Since then I’ve had a range of symptoms such as the pains in my arms again, a dead arm occasionally, aching thigh (only happened a couple of times), strange sensations in my face, achy muscles and most recently my eyes have been twitching lots – this has been the worst as I just can’t ignore it.
The only thing that is keeping me going is that when I’m out drinking with friends or in other situations when I’m completely distracted my symptoms seem to disappear and I don’t have any when I’m asleep so I’m wondering how much I’m making it worse by thinking about it.
I seen my GP the other day and he said he would refer me to the Neuro if I wanted but he would advise me to wait and see if I develop any new symptoms and go back.

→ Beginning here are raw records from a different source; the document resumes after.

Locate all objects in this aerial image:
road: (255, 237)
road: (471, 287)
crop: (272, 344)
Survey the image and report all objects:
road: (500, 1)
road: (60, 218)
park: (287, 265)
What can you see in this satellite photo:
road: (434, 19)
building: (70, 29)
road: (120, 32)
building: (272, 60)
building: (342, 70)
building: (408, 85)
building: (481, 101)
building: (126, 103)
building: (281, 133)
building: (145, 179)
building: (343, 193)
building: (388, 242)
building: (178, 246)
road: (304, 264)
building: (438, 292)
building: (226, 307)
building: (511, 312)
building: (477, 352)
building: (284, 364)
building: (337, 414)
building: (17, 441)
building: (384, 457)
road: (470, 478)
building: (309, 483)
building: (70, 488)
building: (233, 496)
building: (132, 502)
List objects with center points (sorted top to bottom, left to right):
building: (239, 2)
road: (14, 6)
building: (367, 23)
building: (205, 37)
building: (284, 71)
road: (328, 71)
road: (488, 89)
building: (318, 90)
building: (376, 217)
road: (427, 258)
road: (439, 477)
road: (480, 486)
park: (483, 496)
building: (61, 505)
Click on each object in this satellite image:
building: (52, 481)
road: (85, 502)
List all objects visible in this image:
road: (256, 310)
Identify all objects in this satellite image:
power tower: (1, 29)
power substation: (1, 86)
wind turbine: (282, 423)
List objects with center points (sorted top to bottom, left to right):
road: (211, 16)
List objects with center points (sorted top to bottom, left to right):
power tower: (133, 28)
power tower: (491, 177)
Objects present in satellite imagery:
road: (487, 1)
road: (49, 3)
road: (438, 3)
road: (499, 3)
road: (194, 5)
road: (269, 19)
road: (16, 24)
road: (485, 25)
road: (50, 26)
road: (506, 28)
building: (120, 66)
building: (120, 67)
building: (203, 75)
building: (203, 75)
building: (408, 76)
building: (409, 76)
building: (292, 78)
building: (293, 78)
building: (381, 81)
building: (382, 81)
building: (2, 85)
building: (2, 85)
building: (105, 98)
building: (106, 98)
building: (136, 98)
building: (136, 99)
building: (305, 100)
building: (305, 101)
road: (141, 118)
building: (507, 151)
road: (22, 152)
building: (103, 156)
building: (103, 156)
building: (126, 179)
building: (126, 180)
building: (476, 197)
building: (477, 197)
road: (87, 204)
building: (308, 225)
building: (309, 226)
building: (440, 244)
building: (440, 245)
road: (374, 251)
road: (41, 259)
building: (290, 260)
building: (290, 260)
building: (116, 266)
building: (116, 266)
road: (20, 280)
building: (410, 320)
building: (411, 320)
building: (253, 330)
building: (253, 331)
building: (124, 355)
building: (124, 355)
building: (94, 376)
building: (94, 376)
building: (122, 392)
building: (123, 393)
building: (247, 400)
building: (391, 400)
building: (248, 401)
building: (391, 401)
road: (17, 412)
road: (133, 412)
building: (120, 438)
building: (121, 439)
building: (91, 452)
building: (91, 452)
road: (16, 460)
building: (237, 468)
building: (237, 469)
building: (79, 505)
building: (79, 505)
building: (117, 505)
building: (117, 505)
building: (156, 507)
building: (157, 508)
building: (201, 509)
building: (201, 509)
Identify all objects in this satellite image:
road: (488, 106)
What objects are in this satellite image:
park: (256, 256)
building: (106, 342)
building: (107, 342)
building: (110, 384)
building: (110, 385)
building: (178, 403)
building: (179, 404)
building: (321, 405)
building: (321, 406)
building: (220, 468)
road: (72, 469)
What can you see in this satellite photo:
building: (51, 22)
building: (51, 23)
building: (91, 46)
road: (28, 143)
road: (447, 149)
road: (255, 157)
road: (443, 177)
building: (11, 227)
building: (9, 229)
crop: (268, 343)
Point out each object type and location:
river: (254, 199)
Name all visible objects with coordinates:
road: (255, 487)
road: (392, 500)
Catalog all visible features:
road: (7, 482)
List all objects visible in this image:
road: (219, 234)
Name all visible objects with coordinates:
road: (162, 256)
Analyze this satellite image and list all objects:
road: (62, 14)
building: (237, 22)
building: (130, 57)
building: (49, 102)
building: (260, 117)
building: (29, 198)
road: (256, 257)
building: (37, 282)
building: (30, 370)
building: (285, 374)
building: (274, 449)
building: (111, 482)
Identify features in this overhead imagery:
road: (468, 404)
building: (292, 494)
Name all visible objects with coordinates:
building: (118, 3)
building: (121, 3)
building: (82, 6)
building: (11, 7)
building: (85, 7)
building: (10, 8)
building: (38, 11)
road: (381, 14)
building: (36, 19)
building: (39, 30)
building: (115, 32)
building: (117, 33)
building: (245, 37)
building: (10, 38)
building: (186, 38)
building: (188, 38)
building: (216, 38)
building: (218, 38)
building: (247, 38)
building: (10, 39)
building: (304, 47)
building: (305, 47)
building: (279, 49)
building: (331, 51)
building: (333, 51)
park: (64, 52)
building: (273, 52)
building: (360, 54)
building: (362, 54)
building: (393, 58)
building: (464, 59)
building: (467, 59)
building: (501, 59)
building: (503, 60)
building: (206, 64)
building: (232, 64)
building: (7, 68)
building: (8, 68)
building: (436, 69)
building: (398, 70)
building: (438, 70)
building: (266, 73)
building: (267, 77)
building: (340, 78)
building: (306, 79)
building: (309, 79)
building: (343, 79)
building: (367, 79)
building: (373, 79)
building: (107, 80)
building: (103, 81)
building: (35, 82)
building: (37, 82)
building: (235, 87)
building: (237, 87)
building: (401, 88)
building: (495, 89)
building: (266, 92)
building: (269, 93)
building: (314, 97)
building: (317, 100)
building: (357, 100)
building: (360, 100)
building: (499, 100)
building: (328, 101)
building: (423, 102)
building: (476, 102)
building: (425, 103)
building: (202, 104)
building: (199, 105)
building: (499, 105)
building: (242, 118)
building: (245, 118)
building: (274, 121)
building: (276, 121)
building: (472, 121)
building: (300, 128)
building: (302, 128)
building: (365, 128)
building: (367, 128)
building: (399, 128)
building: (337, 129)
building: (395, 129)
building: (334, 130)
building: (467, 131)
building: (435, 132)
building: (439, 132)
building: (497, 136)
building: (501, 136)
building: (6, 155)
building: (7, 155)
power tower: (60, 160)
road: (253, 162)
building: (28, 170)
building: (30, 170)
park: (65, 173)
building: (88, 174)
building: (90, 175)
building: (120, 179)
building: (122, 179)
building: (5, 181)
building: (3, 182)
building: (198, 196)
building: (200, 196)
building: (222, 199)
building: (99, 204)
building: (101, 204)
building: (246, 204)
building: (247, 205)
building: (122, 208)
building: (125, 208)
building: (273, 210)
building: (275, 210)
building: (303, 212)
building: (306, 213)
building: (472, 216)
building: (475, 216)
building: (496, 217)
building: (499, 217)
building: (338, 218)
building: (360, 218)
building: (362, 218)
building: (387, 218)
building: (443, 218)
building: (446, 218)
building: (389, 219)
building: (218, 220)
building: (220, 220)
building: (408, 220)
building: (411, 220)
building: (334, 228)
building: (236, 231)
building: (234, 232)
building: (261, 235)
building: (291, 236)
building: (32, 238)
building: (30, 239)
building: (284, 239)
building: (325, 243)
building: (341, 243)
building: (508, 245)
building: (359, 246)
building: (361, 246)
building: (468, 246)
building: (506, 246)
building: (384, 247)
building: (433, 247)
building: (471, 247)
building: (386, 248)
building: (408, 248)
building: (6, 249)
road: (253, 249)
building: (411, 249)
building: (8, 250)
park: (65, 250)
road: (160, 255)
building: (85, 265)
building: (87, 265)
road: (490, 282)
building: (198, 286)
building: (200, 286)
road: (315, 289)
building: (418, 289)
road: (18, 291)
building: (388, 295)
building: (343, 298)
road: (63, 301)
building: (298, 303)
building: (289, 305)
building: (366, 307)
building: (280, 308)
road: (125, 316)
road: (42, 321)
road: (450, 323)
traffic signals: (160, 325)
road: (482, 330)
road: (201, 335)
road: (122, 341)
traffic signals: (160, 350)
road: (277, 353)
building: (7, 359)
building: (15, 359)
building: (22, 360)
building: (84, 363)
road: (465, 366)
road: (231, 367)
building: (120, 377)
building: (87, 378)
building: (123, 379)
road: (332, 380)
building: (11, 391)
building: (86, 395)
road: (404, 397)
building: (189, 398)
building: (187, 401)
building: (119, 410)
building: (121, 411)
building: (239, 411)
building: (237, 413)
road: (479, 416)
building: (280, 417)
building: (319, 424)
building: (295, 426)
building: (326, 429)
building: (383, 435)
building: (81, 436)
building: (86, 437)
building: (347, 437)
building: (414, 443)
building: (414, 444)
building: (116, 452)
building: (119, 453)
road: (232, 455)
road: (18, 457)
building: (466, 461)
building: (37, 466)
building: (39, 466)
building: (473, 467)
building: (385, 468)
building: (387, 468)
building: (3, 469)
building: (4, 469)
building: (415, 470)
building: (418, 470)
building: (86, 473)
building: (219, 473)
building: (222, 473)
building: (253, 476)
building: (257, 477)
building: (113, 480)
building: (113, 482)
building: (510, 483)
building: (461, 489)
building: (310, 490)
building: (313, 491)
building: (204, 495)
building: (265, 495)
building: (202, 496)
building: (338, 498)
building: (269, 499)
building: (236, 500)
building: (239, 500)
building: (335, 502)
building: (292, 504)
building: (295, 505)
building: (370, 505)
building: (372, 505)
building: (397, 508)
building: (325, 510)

He also recommend therapy as my symptoms go away when I’m in certain situations. I told him I didn’t want referring anyway as I feel like once I’m diagnosed that will be it. I want a house and children one day and I’m scared that will all be taken away (I’m only 26).
I haven’t told my dad as I don’t want to worry him as he went through enough with my mum or my boyfriend as I’m terrified to lose him.
Any advice would be appreciated as I don’t know how much longer I can go on like this. I hope it’s all in my head but the longer time goes on the more unsure of this I am.